MATERIAL FOR THIS EXERCISE: Begin

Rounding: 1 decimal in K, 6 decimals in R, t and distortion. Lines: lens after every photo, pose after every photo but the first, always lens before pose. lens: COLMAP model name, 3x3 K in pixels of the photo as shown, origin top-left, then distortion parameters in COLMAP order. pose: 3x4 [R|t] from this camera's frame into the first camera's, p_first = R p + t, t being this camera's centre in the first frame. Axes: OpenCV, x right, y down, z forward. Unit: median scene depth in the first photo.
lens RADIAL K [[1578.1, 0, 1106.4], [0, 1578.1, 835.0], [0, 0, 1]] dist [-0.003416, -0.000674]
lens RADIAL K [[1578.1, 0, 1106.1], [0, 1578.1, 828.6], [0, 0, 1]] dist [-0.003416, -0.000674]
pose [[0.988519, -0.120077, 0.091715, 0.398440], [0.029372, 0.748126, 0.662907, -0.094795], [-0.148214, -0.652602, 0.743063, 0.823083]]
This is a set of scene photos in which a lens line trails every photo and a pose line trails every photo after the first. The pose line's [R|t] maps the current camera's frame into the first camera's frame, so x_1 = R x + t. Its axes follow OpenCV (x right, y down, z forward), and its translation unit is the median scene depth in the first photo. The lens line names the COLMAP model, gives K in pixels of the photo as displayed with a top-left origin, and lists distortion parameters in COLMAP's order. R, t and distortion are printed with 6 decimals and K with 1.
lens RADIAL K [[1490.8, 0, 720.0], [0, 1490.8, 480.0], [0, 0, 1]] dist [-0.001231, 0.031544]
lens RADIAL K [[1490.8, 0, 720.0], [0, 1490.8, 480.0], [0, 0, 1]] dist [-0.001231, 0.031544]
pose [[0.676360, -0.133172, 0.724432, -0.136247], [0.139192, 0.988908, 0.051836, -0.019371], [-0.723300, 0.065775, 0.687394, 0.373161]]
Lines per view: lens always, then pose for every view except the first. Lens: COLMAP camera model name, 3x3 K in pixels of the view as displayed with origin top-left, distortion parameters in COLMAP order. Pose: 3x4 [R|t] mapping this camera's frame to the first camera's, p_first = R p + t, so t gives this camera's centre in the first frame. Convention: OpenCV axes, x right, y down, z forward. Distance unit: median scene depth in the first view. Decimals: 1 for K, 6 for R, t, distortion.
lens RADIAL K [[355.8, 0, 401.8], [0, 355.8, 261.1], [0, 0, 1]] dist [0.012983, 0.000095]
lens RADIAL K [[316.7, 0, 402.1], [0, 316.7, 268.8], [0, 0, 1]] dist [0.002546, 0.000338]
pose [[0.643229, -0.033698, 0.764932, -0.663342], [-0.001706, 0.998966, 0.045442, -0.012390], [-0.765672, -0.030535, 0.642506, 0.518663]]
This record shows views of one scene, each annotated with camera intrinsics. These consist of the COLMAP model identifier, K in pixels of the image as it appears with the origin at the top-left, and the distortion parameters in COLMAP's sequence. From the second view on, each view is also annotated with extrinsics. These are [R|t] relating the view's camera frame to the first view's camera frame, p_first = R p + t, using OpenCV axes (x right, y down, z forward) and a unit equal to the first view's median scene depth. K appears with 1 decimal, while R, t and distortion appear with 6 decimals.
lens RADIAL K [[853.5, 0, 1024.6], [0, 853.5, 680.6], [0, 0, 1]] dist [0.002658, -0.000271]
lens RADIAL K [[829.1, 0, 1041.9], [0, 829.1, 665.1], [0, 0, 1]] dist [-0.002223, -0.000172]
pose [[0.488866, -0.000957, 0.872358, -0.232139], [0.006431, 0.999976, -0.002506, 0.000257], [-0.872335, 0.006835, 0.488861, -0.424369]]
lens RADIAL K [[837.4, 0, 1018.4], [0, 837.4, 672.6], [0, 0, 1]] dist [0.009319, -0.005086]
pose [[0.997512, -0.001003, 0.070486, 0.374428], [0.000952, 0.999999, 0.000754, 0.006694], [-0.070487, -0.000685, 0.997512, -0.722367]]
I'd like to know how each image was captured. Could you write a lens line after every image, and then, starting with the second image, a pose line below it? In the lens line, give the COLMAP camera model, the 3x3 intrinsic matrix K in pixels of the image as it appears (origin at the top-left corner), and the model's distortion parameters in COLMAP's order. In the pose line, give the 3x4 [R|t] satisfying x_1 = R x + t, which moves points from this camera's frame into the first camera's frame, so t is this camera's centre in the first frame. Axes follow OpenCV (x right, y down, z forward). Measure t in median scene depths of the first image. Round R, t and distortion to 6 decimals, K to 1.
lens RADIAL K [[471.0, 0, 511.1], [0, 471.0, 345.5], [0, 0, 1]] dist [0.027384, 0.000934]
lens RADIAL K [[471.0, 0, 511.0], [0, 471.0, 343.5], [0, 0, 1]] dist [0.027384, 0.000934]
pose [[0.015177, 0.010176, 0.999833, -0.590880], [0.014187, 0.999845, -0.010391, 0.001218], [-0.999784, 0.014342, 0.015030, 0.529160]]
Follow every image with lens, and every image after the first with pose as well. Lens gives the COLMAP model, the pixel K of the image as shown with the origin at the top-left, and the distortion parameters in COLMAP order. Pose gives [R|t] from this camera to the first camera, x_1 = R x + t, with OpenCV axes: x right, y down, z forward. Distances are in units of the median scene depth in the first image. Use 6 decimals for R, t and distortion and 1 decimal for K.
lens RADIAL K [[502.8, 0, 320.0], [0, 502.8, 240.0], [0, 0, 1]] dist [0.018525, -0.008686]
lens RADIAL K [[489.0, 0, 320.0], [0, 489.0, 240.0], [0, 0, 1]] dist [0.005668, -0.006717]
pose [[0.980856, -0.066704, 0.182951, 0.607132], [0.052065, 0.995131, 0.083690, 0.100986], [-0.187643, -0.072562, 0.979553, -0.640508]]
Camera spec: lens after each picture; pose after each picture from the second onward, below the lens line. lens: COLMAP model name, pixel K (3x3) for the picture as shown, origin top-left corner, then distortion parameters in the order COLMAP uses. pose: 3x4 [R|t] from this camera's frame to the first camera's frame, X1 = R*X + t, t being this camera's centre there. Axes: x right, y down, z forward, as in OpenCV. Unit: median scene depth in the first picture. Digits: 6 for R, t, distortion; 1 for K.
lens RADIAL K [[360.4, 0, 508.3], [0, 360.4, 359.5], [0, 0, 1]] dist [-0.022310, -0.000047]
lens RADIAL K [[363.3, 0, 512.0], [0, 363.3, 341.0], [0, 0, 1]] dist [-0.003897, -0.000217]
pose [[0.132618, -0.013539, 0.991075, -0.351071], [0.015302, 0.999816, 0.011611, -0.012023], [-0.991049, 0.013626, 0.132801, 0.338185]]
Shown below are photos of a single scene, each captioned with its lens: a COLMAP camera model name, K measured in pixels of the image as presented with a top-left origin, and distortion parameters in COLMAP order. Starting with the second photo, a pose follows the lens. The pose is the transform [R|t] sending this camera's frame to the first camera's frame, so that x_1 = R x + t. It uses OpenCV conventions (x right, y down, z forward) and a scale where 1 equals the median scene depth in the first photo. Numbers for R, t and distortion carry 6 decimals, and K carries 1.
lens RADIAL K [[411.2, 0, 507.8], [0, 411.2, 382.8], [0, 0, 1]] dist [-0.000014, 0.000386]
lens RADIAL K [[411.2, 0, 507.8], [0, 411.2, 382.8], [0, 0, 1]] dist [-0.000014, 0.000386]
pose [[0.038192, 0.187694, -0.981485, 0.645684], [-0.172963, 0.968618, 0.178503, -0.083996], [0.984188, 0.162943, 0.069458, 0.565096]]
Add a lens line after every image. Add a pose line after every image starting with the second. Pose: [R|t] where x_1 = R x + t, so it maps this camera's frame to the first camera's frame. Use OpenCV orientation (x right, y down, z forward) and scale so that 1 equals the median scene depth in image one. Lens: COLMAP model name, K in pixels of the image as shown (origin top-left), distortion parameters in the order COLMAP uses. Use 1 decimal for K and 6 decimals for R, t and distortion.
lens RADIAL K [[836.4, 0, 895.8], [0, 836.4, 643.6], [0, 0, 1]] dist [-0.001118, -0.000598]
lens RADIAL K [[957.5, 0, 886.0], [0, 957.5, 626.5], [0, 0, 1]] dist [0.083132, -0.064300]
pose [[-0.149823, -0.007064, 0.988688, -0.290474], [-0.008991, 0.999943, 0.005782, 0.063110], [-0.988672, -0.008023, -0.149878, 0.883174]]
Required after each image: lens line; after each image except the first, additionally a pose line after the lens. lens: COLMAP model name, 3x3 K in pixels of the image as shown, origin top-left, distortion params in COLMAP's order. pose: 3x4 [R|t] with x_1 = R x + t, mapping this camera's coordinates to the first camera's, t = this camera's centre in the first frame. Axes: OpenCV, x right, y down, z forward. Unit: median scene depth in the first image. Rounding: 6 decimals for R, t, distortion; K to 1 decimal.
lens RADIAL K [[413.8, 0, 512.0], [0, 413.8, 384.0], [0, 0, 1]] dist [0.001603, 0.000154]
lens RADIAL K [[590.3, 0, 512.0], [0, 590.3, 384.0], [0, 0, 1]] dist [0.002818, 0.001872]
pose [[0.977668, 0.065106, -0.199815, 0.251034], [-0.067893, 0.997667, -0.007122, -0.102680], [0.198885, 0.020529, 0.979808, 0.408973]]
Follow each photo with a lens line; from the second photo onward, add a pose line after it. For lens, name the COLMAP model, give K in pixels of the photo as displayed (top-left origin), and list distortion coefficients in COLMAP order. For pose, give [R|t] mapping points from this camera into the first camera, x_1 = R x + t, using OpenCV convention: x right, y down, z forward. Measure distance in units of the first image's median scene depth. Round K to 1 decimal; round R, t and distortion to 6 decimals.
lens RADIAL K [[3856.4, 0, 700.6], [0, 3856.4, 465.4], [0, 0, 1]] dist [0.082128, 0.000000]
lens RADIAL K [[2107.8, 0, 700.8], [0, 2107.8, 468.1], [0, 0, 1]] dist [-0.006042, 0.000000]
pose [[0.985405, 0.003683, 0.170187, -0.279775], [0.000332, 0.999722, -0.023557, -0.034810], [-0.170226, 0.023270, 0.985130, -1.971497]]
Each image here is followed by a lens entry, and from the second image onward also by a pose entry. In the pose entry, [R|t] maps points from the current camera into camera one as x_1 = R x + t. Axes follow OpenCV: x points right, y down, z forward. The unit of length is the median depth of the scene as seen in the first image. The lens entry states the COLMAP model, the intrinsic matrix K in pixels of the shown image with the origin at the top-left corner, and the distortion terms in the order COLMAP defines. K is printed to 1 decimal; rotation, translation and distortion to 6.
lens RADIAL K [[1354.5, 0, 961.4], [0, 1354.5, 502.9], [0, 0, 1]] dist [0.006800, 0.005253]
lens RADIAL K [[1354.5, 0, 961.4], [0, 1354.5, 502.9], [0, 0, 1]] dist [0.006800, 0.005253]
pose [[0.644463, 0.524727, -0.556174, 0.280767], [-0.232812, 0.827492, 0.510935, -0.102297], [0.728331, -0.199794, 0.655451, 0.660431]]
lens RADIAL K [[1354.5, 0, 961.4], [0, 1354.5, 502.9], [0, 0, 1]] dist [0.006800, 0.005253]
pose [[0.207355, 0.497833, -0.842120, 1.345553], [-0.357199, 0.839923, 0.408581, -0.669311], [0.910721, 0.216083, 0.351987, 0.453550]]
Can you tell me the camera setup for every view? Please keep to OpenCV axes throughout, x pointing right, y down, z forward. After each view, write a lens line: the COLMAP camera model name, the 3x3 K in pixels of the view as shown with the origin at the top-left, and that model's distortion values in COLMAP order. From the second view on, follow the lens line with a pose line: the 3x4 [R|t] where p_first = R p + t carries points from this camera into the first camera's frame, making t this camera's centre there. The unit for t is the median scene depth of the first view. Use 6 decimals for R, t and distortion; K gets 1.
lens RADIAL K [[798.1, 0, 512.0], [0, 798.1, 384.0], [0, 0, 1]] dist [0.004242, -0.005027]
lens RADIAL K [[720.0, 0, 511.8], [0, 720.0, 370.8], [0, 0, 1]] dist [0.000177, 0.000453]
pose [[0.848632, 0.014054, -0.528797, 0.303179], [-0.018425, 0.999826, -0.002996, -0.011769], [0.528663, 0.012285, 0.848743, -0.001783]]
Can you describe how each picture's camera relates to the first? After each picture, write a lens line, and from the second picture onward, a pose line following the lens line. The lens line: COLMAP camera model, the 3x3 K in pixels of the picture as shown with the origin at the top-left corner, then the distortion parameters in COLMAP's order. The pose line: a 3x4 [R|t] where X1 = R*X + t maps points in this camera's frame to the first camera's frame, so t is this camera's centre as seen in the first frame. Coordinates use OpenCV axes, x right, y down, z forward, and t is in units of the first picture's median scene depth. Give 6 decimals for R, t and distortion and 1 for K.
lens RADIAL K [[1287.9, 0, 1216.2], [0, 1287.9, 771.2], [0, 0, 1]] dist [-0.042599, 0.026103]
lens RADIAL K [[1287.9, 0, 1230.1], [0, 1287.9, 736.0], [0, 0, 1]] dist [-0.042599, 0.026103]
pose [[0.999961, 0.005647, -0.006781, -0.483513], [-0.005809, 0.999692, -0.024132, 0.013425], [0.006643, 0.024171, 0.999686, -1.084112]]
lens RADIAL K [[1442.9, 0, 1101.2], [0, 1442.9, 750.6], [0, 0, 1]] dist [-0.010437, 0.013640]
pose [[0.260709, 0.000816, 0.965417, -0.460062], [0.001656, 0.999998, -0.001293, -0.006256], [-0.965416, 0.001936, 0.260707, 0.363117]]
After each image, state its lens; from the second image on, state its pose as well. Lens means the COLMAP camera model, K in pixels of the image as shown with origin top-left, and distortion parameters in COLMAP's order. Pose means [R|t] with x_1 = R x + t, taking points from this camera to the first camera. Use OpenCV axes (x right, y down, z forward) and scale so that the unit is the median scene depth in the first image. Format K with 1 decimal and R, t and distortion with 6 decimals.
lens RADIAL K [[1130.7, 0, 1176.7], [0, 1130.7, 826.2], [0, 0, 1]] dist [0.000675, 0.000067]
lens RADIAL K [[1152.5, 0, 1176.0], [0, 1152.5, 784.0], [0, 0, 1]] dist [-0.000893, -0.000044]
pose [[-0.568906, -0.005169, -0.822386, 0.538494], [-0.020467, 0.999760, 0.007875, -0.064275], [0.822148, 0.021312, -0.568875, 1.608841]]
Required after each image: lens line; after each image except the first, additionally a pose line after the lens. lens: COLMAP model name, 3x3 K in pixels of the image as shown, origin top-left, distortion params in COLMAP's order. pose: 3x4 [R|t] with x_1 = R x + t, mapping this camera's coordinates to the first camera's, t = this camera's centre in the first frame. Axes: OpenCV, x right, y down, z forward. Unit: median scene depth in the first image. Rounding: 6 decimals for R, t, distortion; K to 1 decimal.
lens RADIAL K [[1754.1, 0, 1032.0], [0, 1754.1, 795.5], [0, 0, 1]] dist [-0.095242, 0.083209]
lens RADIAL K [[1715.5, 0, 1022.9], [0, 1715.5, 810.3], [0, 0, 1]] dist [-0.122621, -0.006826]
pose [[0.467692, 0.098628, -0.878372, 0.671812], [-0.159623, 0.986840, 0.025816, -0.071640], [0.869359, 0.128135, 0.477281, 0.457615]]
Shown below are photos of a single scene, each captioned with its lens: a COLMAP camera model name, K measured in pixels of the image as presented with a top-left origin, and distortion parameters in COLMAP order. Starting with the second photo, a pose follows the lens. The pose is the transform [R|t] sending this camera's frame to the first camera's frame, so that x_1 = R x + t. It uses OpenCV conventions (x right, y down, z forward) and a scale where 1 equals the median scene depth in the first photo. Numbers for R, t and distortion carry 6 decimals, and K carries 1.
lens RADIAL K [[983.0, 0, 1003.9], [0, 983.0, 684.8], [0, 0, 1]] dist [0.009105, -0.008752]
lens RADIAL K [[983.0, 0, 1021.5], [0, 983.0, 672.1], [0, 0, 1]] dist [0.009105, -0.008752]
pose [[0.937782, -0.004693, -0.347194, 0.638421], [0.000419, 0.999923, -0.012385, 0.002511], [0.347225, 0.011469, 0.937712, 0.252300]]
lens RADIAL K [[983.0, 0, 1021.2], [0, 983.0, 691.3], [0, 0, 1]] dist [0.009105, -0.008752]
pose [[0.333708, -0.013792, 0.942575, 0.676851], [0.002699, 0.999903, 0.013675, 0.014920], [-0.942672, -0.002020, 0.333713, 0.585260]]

MATERIAL FOR THIS EXERCISE: End

**TASK REQUIREMENTS:** Pull out the lines from the line with "Each image here" to the line with "0.216083, 0.351987, 0.453550]]", both included, and reproduce them without any change.

**OUTPUT BELOW:**
Each image here is followed by a lens entry, and from the second image onward also by a pose entry. In the pose entry, [R|t] maps points from the current camera into camera one as x_1 = R x + t. Axes follow OpenCV: x points right, y down, z forward. The unit of length is the median depth of the scene as seen in the first image. The lens entry states the COLMAP model, the intrinsic matrix K in pixels of the shown image with the origin at the top-left corner, and the distortion terms in the order COLMAP defines. K is printed to 1 decimal; rotation, translation and distortion to 6.
lens RADIAL K [[1354.5, 0, 961.4], [0, 1354.5, 502.9], [0, 0, 1]] dist [0.006800, 0.005253]
lens RADIAL K [[1354.5, 0, 961.4], [0, 1354.5, 502.9], [0, 0, 1]] dist [0.006800, 0.005253]
pose [[0.644463, 0.524727, -0.556174, 0.280767], [-0.232812, 0.827492, 0.510935, -0.102297], [0.728331, -0.199794, 0.655451, 0.660431]]
lens RADIAL K [[1354.5, 0, 961.4], [0, 1354.5, 502.9], [0, 0, 1]] dist [0.006800, 0.005253]
pose [[0.207355, 0.497833, -0.842120, 1.345553], [-0.357199, 0.839923, 0.408581, -0.669311], [0.910721, 0.216083, 0.351987, 0.453550]]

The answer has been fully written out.